Laura A. Belmonte

 

On her book Selling the American Way: U.S. Propaganda and the Cold War

Cover Interview of April 13, 2009

In a nutshell

Selling the American Way is about the ways that the U.S. government defined and disseminated official narratives about American society, politics, and culture during the early Cold War.  Using radio programs, printed materials, films, music, art, sports, and other means, the State Department and the United States Information Agency sought to persuade foreign audiences to embrace democratic capitalism and to reject communism.  The book’s first two chapters detail the political context in which these peacetime propaganda activities evolved and explain why it was often quite controversial for a democracy to engage in these activities.  Heated political battles arose about the possible ramifications of targeting foreign audiences.  Would, for example, a mass exodus of refugees from behind the Iron Curtain, overwhelm relief agencies?  Would a U.S. propaganda offensive trigger a popular uprising that necessitated a U.S. military response?  What, exactly, defined “the American way of life”?  Such questions bedeviled U.S. policy makers, information experts, and congressional representatives.

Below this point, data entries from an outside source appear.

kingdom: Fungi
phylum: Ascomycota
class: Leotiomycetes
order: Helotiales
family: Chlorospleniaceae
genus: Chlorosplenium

The book’s next four chapters examine how specific elements of American life (politics, consumerism, labor, gender and the family, race, and religion among others) were “packaged” for international audiences.  I discuss how the hallmarks of democracy and capitalism were explained and why and how foreign audiences did not passively or completely accept the visions of the United States being propagated abroad.  Foreign audiences instead adopted a selective approach to what they admired and what they found hypocritical or contradictory.  While it may have been easy for international audiences to grasp the allures of the U.S. standard of living as juxtaposed to life in a Soviet labor camp, they proved much more skeptical about declarations that the United States was actively combating racism and segregation.

Selling the American Way is written to be accessible to readers of serious nonfiction.  I have intentionally avoided freighting the book with jargon and have situated these Cold War-era propaganda campaigns within the context of post-9/11 America.  Accordingly, I hope the book will be both relevant and enjoyable.